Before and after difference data
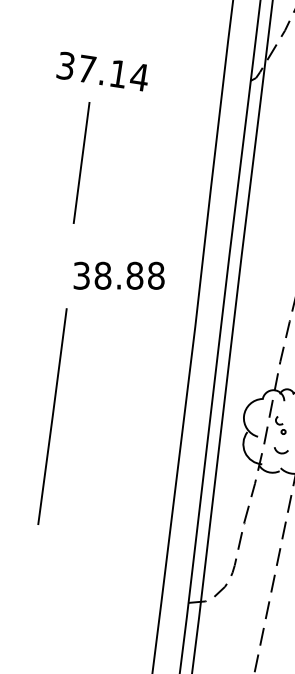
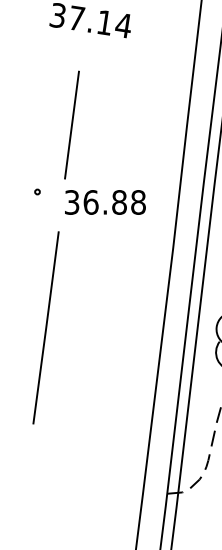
line: (81, 162) -> (71, 124), moved
part: (42, 263) -> (37, 191), added
text: (102, 275) -> (90, 202), 38.88 -> 36.88

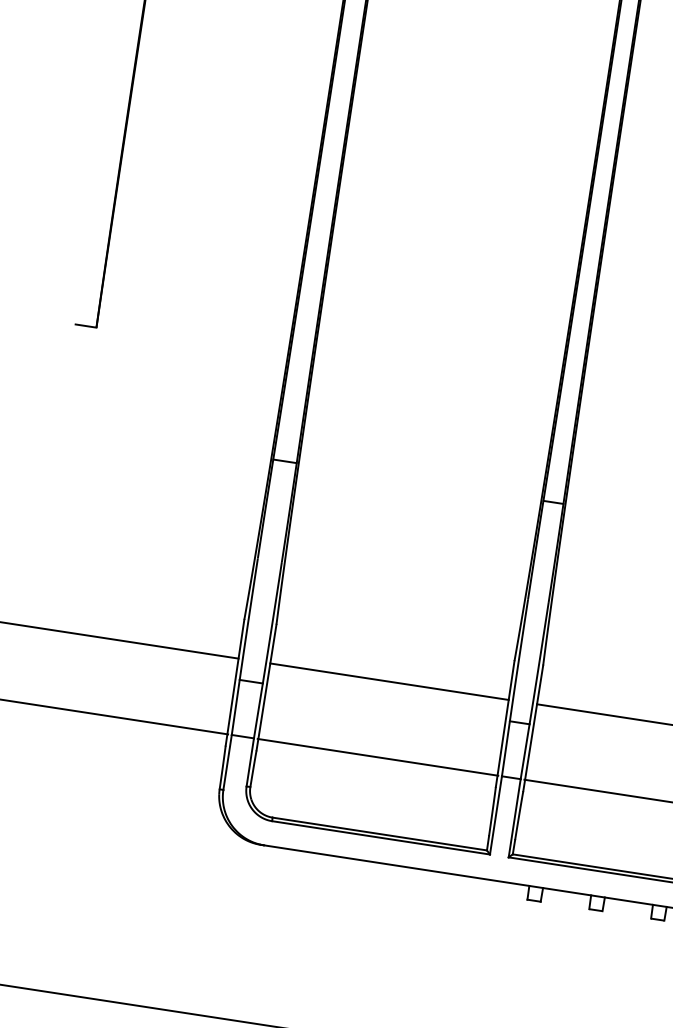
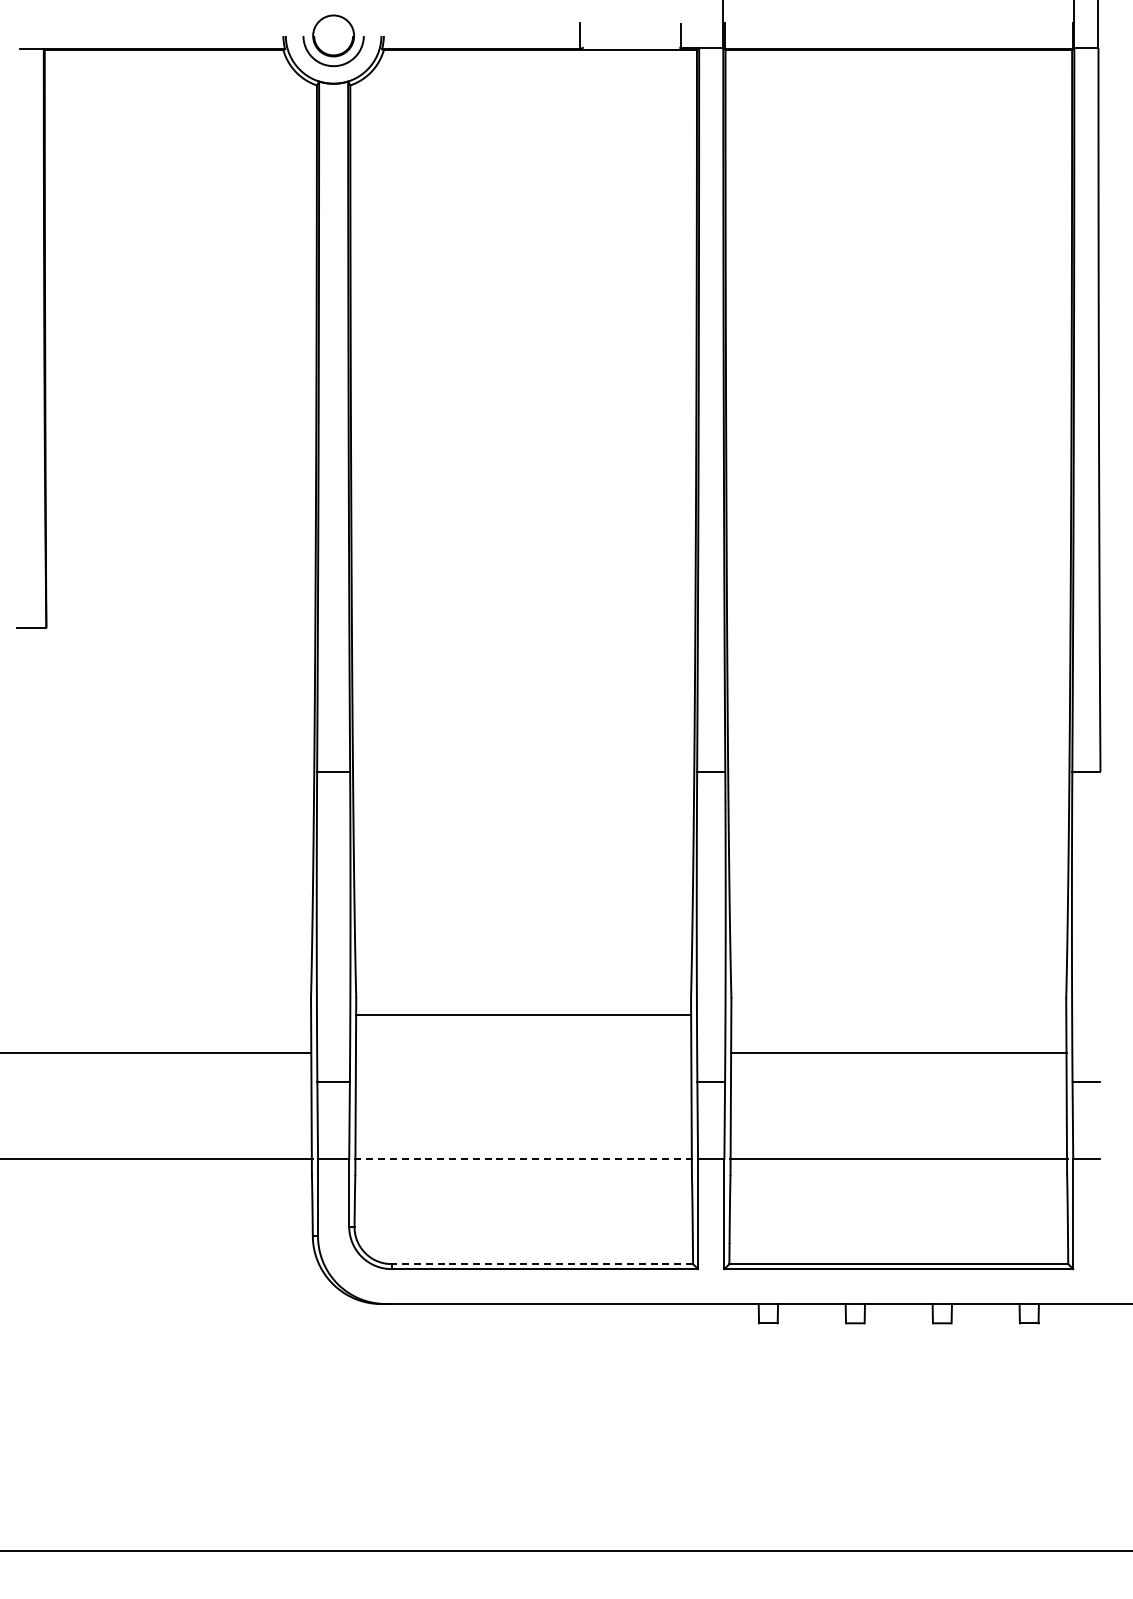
line: (389, 681) -> (523, 1014), moved
line: (378, 757) -> (524, 1159), solid -> dashed
line: (379, 834) -> (542, 1264), solid -> dashed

_Task to complete_
Copy out every line of the data above, taking care to leave the pictures out.

_Completed exercise_
line: (81, 162) -> (71, 124), moved
part: (42, 263) -> (37, 191), added
text: (102, 275) -> (90, 202), 38.88 -> 36.88

line: (389, 681) -> (523, 1014), moved
line: (378, 757) -> (524, 1159), solid -> dashed
line: (379, 834) -> (542, 1264), solid -> dashed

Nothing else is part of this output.